Meirelles contabiliza "80% de críticas negativas" a "Cegueira"

Cinco dias após a exibição de "Ensaio sobre a Cegueira" na abertura do Festival de Cannes, o diretor Fernando Meirelles contabilizava, ontem, "80% de críticas negativas" a seu filme.

Meirelles passou a ouvir com freqüência a provocação: "É cegueira da crítica?". A resposta do cineasta afasta o confronto: "Não. Sou democrático. Respeito opiniões diferentes".

Mas o diretor não recua da defesa de sua obra. "Há muita experimentação nesse filme. É claro que é mais fácil seguir um caminho conhecido.
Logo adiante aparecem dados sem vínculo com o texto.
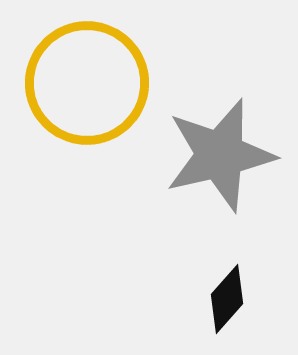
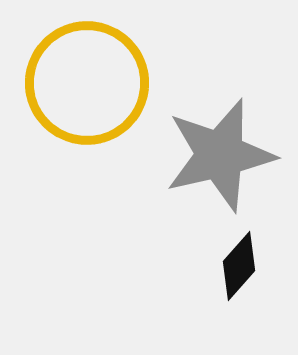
black diamond: moved 12 px right, 33 px up
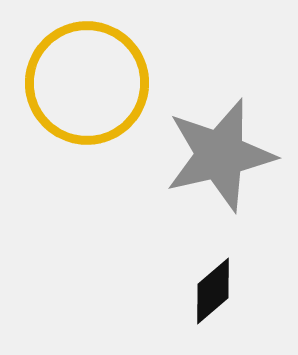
black diamond: moved 26 px left, 25 px down; rotated 8 degrees clockwise
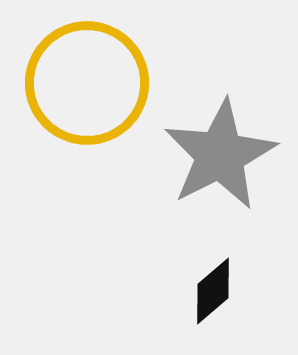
gray star: rotated 14 degrees counterclockwise
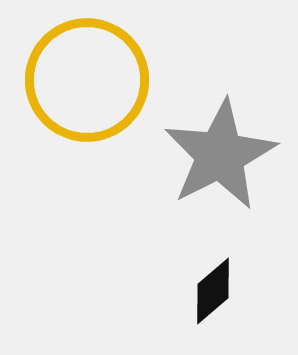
yellow circle: moved 3 px up
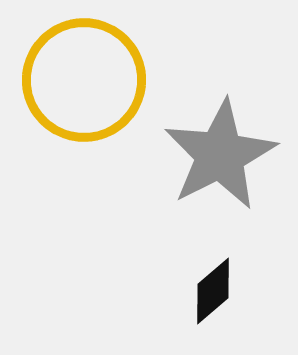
yellow circle: moved 3 px left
Mas, por alguma razão, sempre me coloco em situações de risco", diz.

Além das experiências que fez no modo de dirigir "Ensaio sobre a Cegueira", Meirelles cita a escolha do aclamado livro do Nobel de Literatura português José Saramago como outro risco que decidiu correr deliberadamente. "Adaptar um bom livro é sempre considerado um erro. Eu sabia disso. Talvez seja algo suicida em mim."

Saramago assistirá ao filme em sessão privada hoje à noite, em Lisboa. Com a saúde frágil, o escritor foi desaconselhado pelos médicos de viajar até Cannes. "Talvez os médicos soubessem que as críticas iam ser ruins", brinca Meirelles.

Em tom sério, ele volta à questão de se arriscar e cita o "grande apoio" que tem de seus pais. "Desde sempre e ainda hoje eu tive essa sensação de que posso contar com eles, de que há alguém a quem recorrer."

À parte o apoio, Meirelles diz que "o sofrimento é um bom modo de aprender" e que "se há uma questão que o filme propõe é essa: quanto sofrimento é necessário para aprender?".

Com a repercussão em Cannes, o diretor diz ter aprendido ao menos uma coisa: "Se você tem um filme polêmico, não o leve a um festival".

"Ensaio sobre a Cegueira" é um dos 22 concorrentes à Palma de Ouro. O vencedor será conhecido no próximo dia 25.

O filme deve chegar aos cinemas no segundo semestre.